Phil Karn karn at ka9q.net
Sun Oct 1 09:30:40 UTC 2017


I've been returning to satellite tracking software after a while (I
wrote some early AMSAT tools in the early 1980s) and am wondering if
there has ever been a resolution of the exact definitions of "apogee
height" and "perigee height".

The simple geometric definitions of "perigee" and "apogee" are the
points where the spacecraft is the closest to or farthest from the
center of the earth. This is easy if you assume the earth is a perfect
sphere; all you need is the semimajor axis a and the eccentricity e:

apogee = a * (1+e) - earth_radius
perigee = a * (1-e) - earth_radius

But reality is more complicated than that. For a nonequatorial orbit the
apogee and perigee usually occur over some point off the equator where
the earth's radius is smaller than at the equator.
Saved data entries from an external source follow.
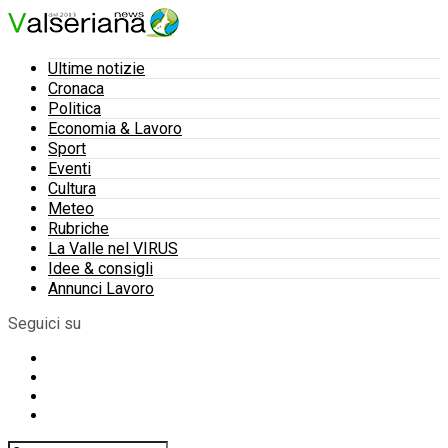
Ultime notizie
Cronaca
Politica
Economia & Lavoro
Sport
Eventi
Cultura
Meteo
Rubriche
La Valle nel VIRUS
Idee & consigli
Annunci Lavoro
Seguici su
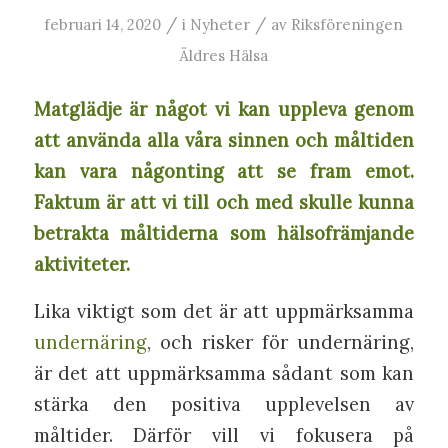
/
/
februari 14, 2020
i
Nyheter
av
Riksföreningen
Äldres Hälsa
Matglädje är något vi kan uppleva genom
att använda alla våra sinnen och måltiden
kan vara någonting att se fram emot.
Faktum är att vi till och med skulle kunna
betrakta måltiderna som hälsofrämjande
aktiviteter.
Lika viktigt som det är att uppmärksamma
undernäring
, och risker för undernäring,
är det att uppmärksamma sådant som kan
stärka den positiva upplevelsen av
måltider. Därför vill vi fokusera på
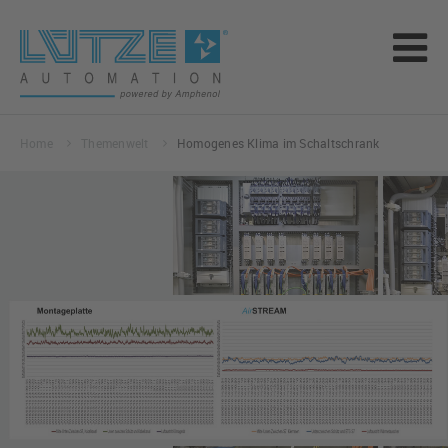
Home
Themenwelt
Homogenes Klima im Schaltschrank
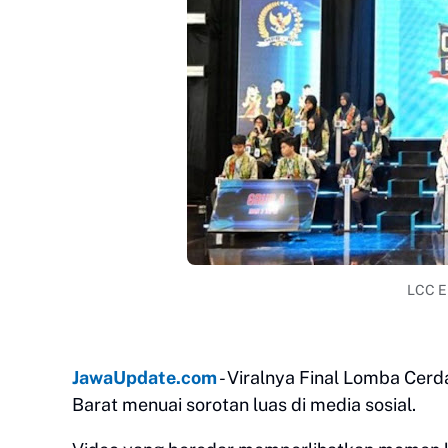
LCC Em
JawaUpdate.com
- Viralnya Final Lomba Cerd
Barat menuai sorotan luas di media sosial.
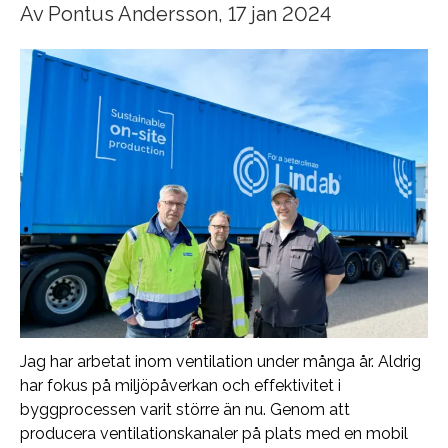
Av
Pontus Andersson
, 17 jan 2024
Jag har arbetat inom ventilation under många år. Aldrig
har fokus på miljöpåverkan och effektivitet i
byggprocessen varit större än nu.
Genom att
producera ventilationskanaler på plats med en mobil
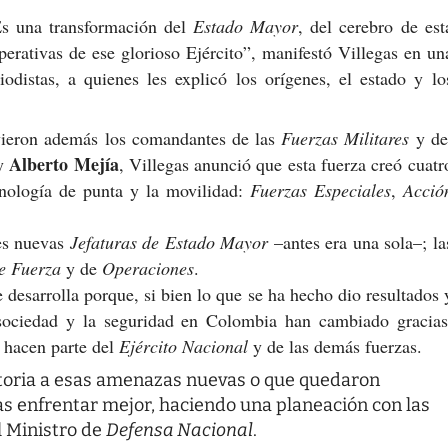
Es una transformación del
Estado Mayor
, del cerebro de est
perativas de ese glorioso Ejército”, manifestó Villegas en un
distas, a quienes les explicó los orígenes, el estado y lo
uvieron además los comandantes de las
Fuerzas Militares
y de
Alberto Mejía
y
, Villegas anunció que esta fuerza creó cuatr
nología de punta y la movilidad:
Fuerzas Especiales
,
Acció
es nuevas
Jefaturas de Estado Mayor
–antes era una sola–; la
e Fuerza
y de
Operaciones
.
 desarrolla porque, si bien lo que se ha hecho dio resultados 
a sociedad y la seguridad en Colombia han cambiado gracias
 hacen parte del
Ejército Nacional
y de las demás fuerzas.
ctoria a esas amenazas nuevas o que quedaron
s enfrentar mejor, haciendo una planeación con las
l Ministro de
Defensa Nacional
.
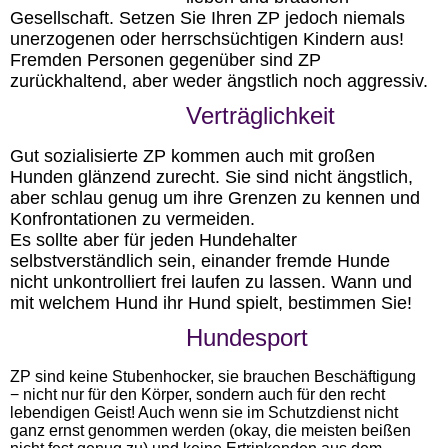
Gesellschaft. Setzen Sie Ihren ZP jedoch niemals
unerzogenen oder herrschsüchtigen Kindern aus!
Fremden Personen gegenüber sind ZP
zurückhaltend, aber weder ängstlich noch aggressiv.
Verträglichkeit
Gut sozialisierte ZP kommen auch mit großen
Hunden glänzend zurecht. Sie sind nicht ängstlich,
aber schlau genug um ihre Grenzen zu kennen und
Konfrontationen zu vermeiden.
Es sollte aber für jeden Hundehalter
selbstverständlich sein, einander fremde Hunde
nicht unkontrolliert frei laufen zu lassen. Wann und
mit welchem Hund ihr Hund spielt, bestimmen Sie!
Hundesport
ZP sind keine Stubenhocker, sie brauchen Beschäftigung
− nicht nur für den Körper, sondern auch für den recht
lebendigen Geist! Auch wenn sie im Schutzdienst nicht
ganz ernst genommen werden (okay, die meisten beißen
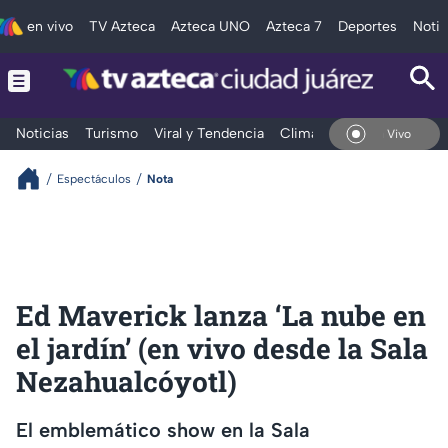
en vivo
TV Azteca
Azteca UNO
Azteca 7
Deportes
Notic
Noticias
Turismo
Viral y Tendencia
Clima
Deportes
Espec
En Vivo
Espectáculos
Nota
Ed Maverick lanza ‘La nube en
el jardín’ (en vivo desde la Sala
Nezahualcóyotl)
El emblemático show en la Sala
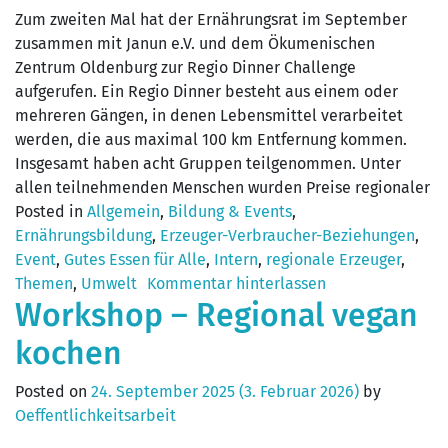
Zum zweiten Mal hat der Ernährungsrat im September
zusammen mit Janun e.V. und dem Ökumenischen
Zentrum Oldenburg zur Regio Dinner Challenge
aufgerufen. Ein Regio Dinner besteht aus einem oder
mehreren Gängen, in denen Lebensmittel verarbeitet
werden, die aus maximal 100 km Entfernung kommen.
Insgesamt haben acht Gruppen teilgenommen. Unter
allen teilnehmenden Menschen wurden Preise regionaler
Posted in
Allgemein
,
Bildung & Events
,
Ernährungsbildung
,
Erzeuger-Verbraucher-Beziehungen
,
Event
,
Gutes Essen für Alle
,
Intern
,
regionale Erzeuger
,
Themen
,
Umwelt
Kommentar hinterlassen
Workshop – Regional vegan
kochen
Posted on
24. September 2025
(3. Februar 2026)
by
Oeffentlichkeitsarbeit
You can correct for
this given the inclination and the argument of perigee, which together
tell you the latitude at which apogee and perigee occur; one will occur
in the northern hemisphere and the other will occur in the southern
hemisphere at the opposite latitude.

There's a complication here in that this is geocentric latitude, while
we more often use geodetic latitude on a daily basis. Converting
geodetic latitude to geocentric is fairly easy, but converting in the
other direction is like Kepler's equation: apparently there's no closed
form solution so you have to iterate.

But this is a relatively minor detail. The real problem comes when you
have a satellite with a relatively high inclination and an argument of
perigee close to 0 or 180 degrees; in this situation the satellite can
easily be farther from the earth's surface than *either* the calculated
apogee or perigee!

The ISS is a case in point at the moment. Using element set 906, which
has an argument of perigee of about 329 degrees I calculate an apogee of
408 km and a perigee of 402.4 km assuming an oblate earth and ignoring
the distinction between geodetic and geocentric latitude (which is
relatively small for this argument of perigee). But near the
southernmost point of its orbit, I calculate an altitude of about 421
km, well above both the perigee and apogee heights because the earth's
surface through the poles is more elliptical than the ISS's orbit.

So what conventions do people use? How meaningful do people expect these
figures to be? For a low altitude orbit like the ISS, the difference in
drag between 402 and 421 km is actually quite significant. At the very
least it would be nice if everybody used the same convention.